# Start of DOCUMENT EXCERPT

This paper is organized as follows: Section 2 describes the system architecture. Section 3 shows the mathematical models. Section 4 explains the control algorithm, while Section 5 provides details of the system identification and temperature estimation. Finally, the characterization and the control experiments are discussed in Section 6.

2. Architecture of the System

Drawing inspiration from the architecture of human muscles, we have developed a hexagonal arrangement of two antagonistic SMA springs bundles, composing an SMA muscle in bi-directions [38,41]. Our ambition is to utilize this bi-directional muscle in a small-scale hip exoskeleton.

The fundamental concept of our design is based on the thermo-mechanical characteristics of SMA. When heated, the deformed material transforms from Martensite to Austenite, restoring the original contracted spring shape. Upon cooling, it reverts to the Martensite phase while retaining its recovered shape, thereby exhibiting the one-way memory phenomenon, as shown in Figure 1. The SMA spring has wire diameter d = $0.5$ mm; spring outer diameter Dout = $3.5$ mm; number of coils n = 25 turns.

In Figure 2a, we provide a representation of the human hip’s motion with extension–flexion range ($-{15}^{°}$ to ${120}^{°}$). In addition, Figure 2b illustrates the architecture of the SMA-based bidirectional artificial muscle. Figure 2c, describes the system kinematics, where (1) reference structure and hexagonal bases; (2) 6 SMA springs (group A); (3) 6 Antagonistic SMA springs (group B); (4) the actuated part driven by groups A and B of springs; (4’) position of the actuated part when group B is activated (contracted); (5) fixation points of the steel transmission wires for converting linear motion into link rotation; (6) joint of rotation ${\theta }_x$; (7) lower pulley; (8) rotating link; (9) an IMU sensor measures the link angle ${\theta }_x$.

We used an IMU to measure the angular velocity, and hence, the angle is estimated using the Kalman filter. A comparative study of various Kalman filters is investigated in [42]. We also used two thermocouples to measure the temperature of the wire in two places. It should be noted that the temperature of the SMA springs can rise to 100 °C or higher. Therefore, designing for safety is essential to protect human skin by using heat-resistant fabrics or materials. For more comprehensive details on the system architecture, please refer to our previous publications [38,41].

3. Mathematical Modeling

3.1. Model of the Bi-Directional SMA Muscle

This section provides a block diagram representation of the mathematical model for the bi-directional SMA muscle, encompassing both configurations. Figure 3 represents the spring SMA biased configuration, while Figure 4 shows the antagonistic configuration. The model of the bi-directional SMA muscle comprises two primary subsystems: (1) the SMA spring model and (2) the kinematic and dynamic model. The diagram in Figure 5 depicts the schematic model of the bi-directional SMA muscle subsystem. This particular subsystem is described by a mathematical model proposed by Elahinia and Ahmadian [43]. The model can be subdivided into three distinct subsystems: thermal dynamics, heat transformation, and constitutive model. The interrelationships and interactions between the variables of each subsystem within the SMA spring model are visually represented in Figure 5.

# End of DOCUMENT EXCERPT
# Start of STORED ROWS

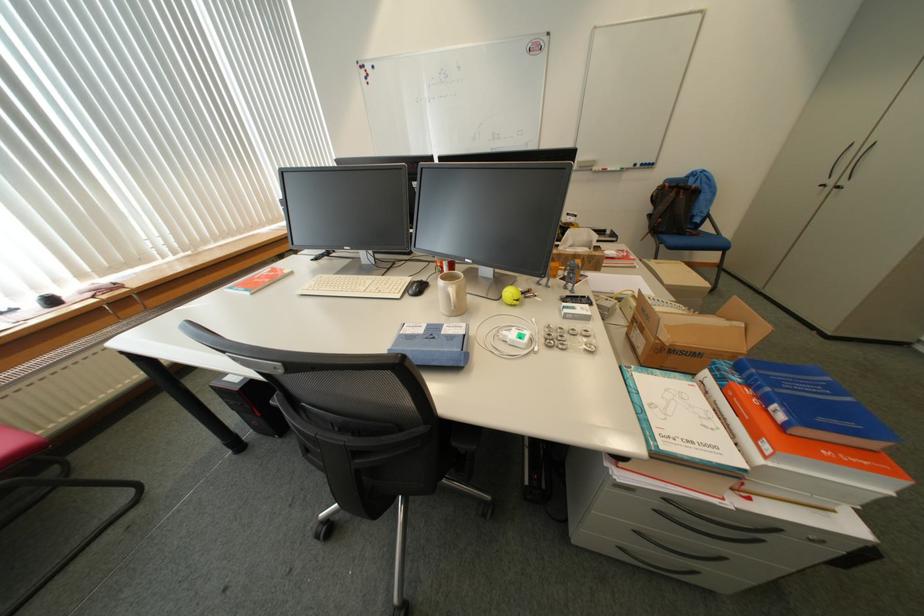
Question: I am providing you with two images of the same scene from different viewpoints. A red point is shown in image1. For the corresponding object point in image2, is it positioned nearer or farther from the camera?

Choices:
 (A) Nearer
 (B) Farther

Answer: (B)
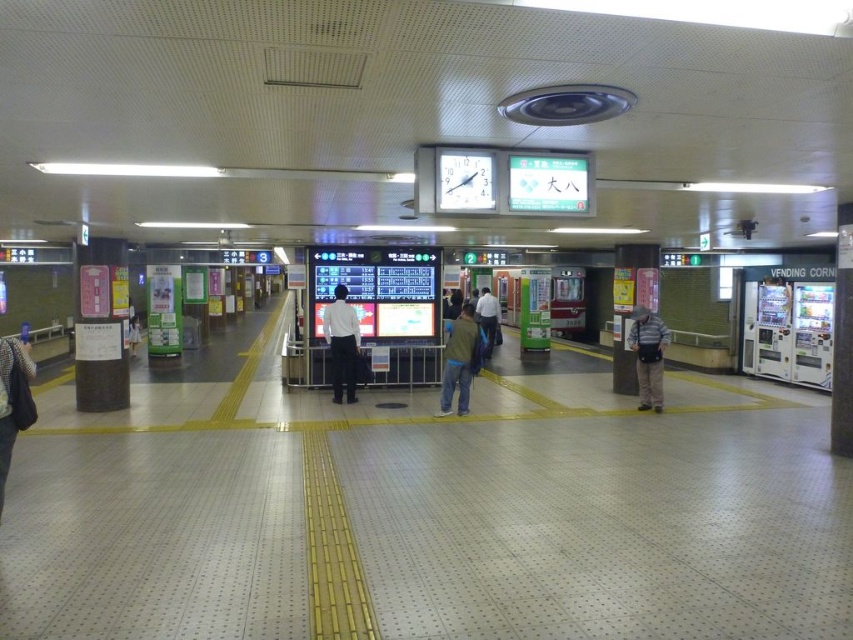
Question: Which of these objects is positioned farthest from the white shirt at center?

# End of STORED ROWS

- [GOALS]
A. The excerpt on the SMA artificial muscle gives an overview of its sections. List each numbered section that the overview mentions, along with what that section covers.
B. According to the excerpt on the SMA artificial muscle, what is the extension–flexion range of the human hip's motion?
C. Reproduce the stretch of the excerpt on the SMA artificial muscle from "2. Architecture of" through "n = 25 turns.".

- [TASK RESULTS]
A.
- Section 2: the system architecture
- Section 3: the mathematical models
- Section 4: the control algorithm
- Section 5: the system identification and temperature estimation
- Section 6: the characterization and the control experiments

B. From −15° to 120°.

C.
2. Architecture of the System

Drawing inspiration from the architecture of human muscles, we have developed a hexagonal arrangement of two antagonistic SMA springs bundles, composing an SMA muscle in bi-directions [38,41]. Our ambition is to utilize this bi-directional muscle in a small-scale hip exoskeleton.

The fundamental concept of our design is based on the thermo-mechanical characteristics of SMA. When heated, the deformed material transforms from Martensite to Austenite, restoring the original contracted spring shape. Upon cooling, it reverts to the Martensite phase while retaining its recovered shape, thereby exhibiting the one-way memory phenomenon, as shown in Figure 1. The SMA spring has wire diameter d = $0.5$ mm; spring outer diameter Dout = $3.5$ mm; number of coils n = 25 turns.